* **Cel ćwiczenia**: Przepisz bez zmian fragment tekstu o referendum w irackim Kurdystanie od słów „Niepodległość Kurdów (ponad” aż do słów „Iranu i USA.” włącznie.

* **Załączony fragment**:

---

Kontekst i scenariusze po referendum w sprawie niepodległości irackiego Kurdystanu
22.09.2017
Bez względu na to, czy referendum w sprawie niepodległości irackiego Kurdystanu, zaplanowane na 25 września br., dojdzie do skutku, wiadomo, że większość irackich Kurdów popiera niepodległość. Jeśli głosowanie się odbędzie, bardziej prawdopodobny jest scenariusz negatywny, łącznie z intensyfikacją przemocy i dalszą dezintegracją Iraku, niż pozytywny, zakładający stopniowe, pokojowe negocjacje ws. niepodległości Kurdów z władzami centralnymi w Bagdadzie. Rozwój wypadków będzie zależał przede wszystkim od decyzji władz kurdyjskich po referendum. Presja regionalnych sojuszników Kurdów oraz USA, UE i ONZ jest na tyle duża, że iracki Kurdystan w krótkim okresie nie ogłosi niepodległości.

Niepodległość Kurdów (ponad 30 mln ludzi, głównie w Turcji, Iranie, Iraku i Syrii) jest ich historycznym celem. Najbliżej jego realizacji są Kurdowie iraccy (ok. 5,2 mln) ze swoją lokalną autonomią. Jednak decyzja Masuda Barzaniego, prezydenta Regionu Irackiego Kurdystanu (RIK) i przewodniczącego Demokratycznej Partii Kurdystanu (KDP) o przeprowadzeniu referendum rodzi wątpliwości w samym RIK oraz otwarty sprzeciw władz centralnych Iraku, a także sąsiadów i sojuszników RIK: Turcji, Iranu i USA.

Wewnętrzny i międzynarodowy kontekst referendum

Iracki Kurdystan uzyskał autonomię w 1992 r. po amerykańskiej interwencji w Iraku w 1991 r. Po inwazji USA na Irak w 2003 r. autonomię RIK potwierdziła iracka konstytucja z 2005 r., nadająca państwu ustrój federalny[1]. Przy okazji wyborów powszechnych w pierwszym niewiążącym referendum w tym samym roku blisko 99% Kurdów opowiedziało się za niepodległością RIK w przyszłości[2]. W latach 2006–2014, za rządów premiera Nuriego al-Malikiego stosunki między RIK a Bagdadem pogorszyły się. W czerwcu 2014 r. organizacja terrorystyczna o nazwie Państwo Islamskie (PI) zajęła drugie największe miasto irackie – Mosul – oddalone od stolicy RIK zaledwie o 80 km. W następstwie dezercji armii irackiej z północy Iraku wojsko kurdyjskie (Peszmergowie) zajęło Kirkuk i inne terytoria sporne poza konstytucyjnym obszarem RIK. Już w lipcu 2014 r. prezydent Barzani, powołując się na niemoc centralnych władz irackich, powołał komisję wyborczą, która miała przygotować referendum w sprawie niepodległości. Następca Malikiego, Hajdar al-Abadi, złagodził antykurdyjską retorykę poprzednika, ale wobec rosnącego ryzyka dezintegracji kraju wystąpił przeciw kurdyjskiej niepodległości[3].

---

* **Surowe dane**:
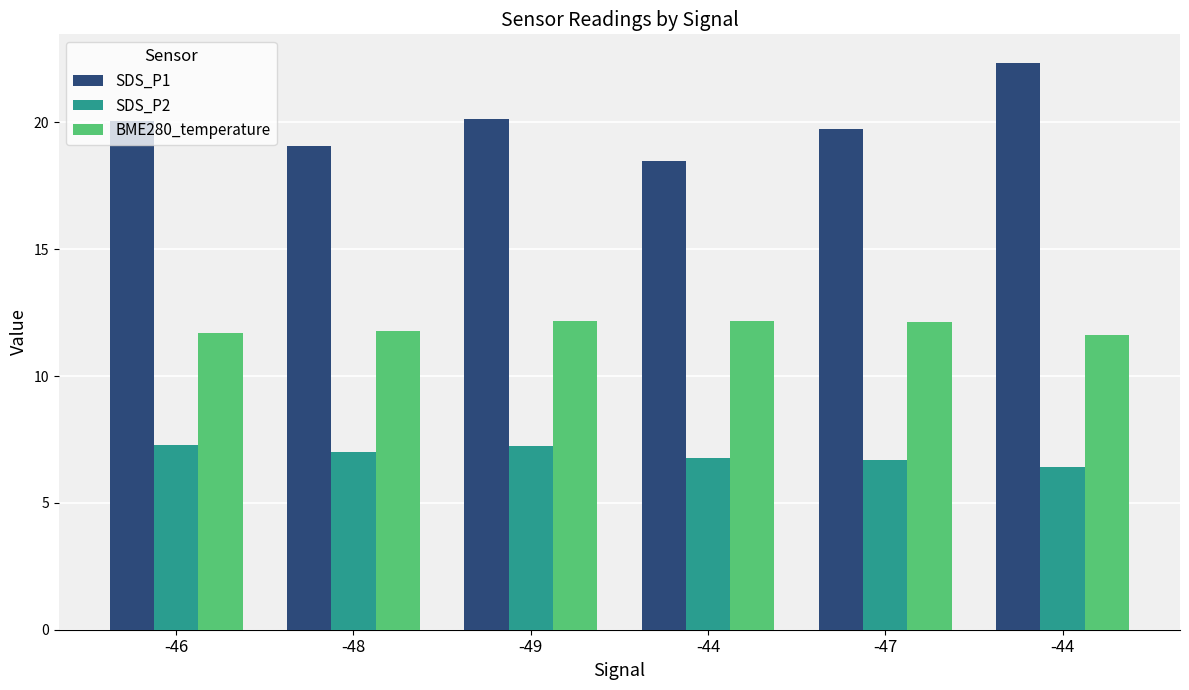

Reading left to right, what are all the values shown in this chart?

SDS_P1: -46=20.1	-48=19.1	-49=20.1	-44=18.5	-47=19.8	-44=22.4
SDS_P2: -46=7.3	-48=7.0	-49=7.2	-44=6.8	-47=6.7	-44=6.4
BME280_temperature: -46=11.7	-48=11.8	-49=12.2	-44=12.2	-47=12.1	-44=11.6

---

* **Wynik poniżej**:
Niepodległość Kurdów (ponad 30 mln ludzi, głównie w Turcji, Iranie, Iraku i Syrii) jest ich historycznym celem. Najbliżej jego realizacji są Kurdowie iraccy (ok. 5,2 mln) ze swoją lokalną autonomią. Jednak decyzja Masuda Barzaniego, prezydenta Regionu Irackiego Kurdystanu (RIK) i przewodniczącego Demokratycznej Partii Kurdystanu (KDP) o przeprowadzeniu referendum rodzi wątpliwości w samym RIK oraz otwarty sprzeciw władz centralnych Iraku, a także sąsiadów i sojuszników RIK: Turcji, Iranu i USA.